Ive been to oktoberfest 3 years now and have to say paulaner is one of the best there. augustiner is the local favorite which I like but pualaner is the best of the mass produced bands. My favoriter is a brand called *hacker-pschorr* which I have never seen in the states.


----------



## smelvis (Sep 7, 2009)

That suck I read a whole Oktoberfest thread and saw no cleavage. man


----------



## joshbhs04 (May 30, 2011)

smelvis said:


> That suck I read a whole Oktoberfest thread and saw no cleavage. man


sorry, I totally should have remembered that, so Ill spare you the only cleavage on my laptop ( the wife, and yes she bought a dirndl but not for you to see lol ), and I found some just for you!


----------



## jbgd825 (Aug 26, 2011)

joshbhs04 said:


> so you have heard of it then, I want to get into home brewing I tried a few small batches over here with stuff I ordered on the internet but wasnt happy with it. I want to goto an actual store for homrbrewers and talk to people and learn. I wish I spoke better german so I could have went to the german brewmaster schools they have here.
> Ive been to oktoberfest 3 years now and have to say paulaner is one of the best there. augustiner is the local favorite which I like but pualaner is the best of the mass produced bands. My favoriter is a brand called *hacker-pschorr* which I have never seen in the states.

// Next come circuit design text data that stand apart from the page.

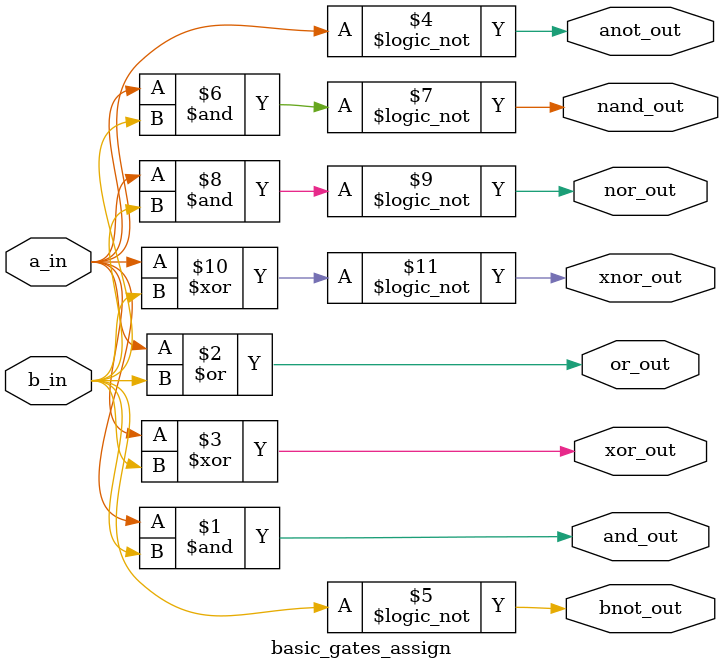
<source format=v>
`timescale 1ns / 1ps


module basic_gates_assign(
input a_in,b_in,
output and_out,
output or_out,
output xor_out,
output anot_out,
output bnot_out,
output nand_out,
output nor_out,
output xnor_out
    );
    //Basic gate implementation using assign keyword

    //AND gate
    assign and_out = a_in &  b_in;
    //OR gate
    assign or_out = a_in | b_in;
    //XOR gate
    assign xor_out = a_in ^ b_in;
    //NOT gate
    assign anot_out = !a_in;
    assign bnot_out = !b_in;
    //NAND gate
    assign nand_out = !(a_in & b_in);
    //NOR gate
    assign nor_out = !(a_in & b_in);
    //XNOR gate
    assign xnor_out = !(a_in ^ b_in);
endmodule
</source>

Hacker-pschorr is a very well respected brand in the states, albiet a bit harder to find. my local shop carries their weiss-bier on the regular, and every other year they carry their oktoberfest. (the distributor to the US switches every year between paulaner and HP, they are owned by the same company.) It is probably one of my favorite oktoberfests.

Also if your interested in the reinheitsgebot, wikipedia has a very good article on the whole thing. Reinheitsgebot - Wikipedia, the free encyclopedia


----------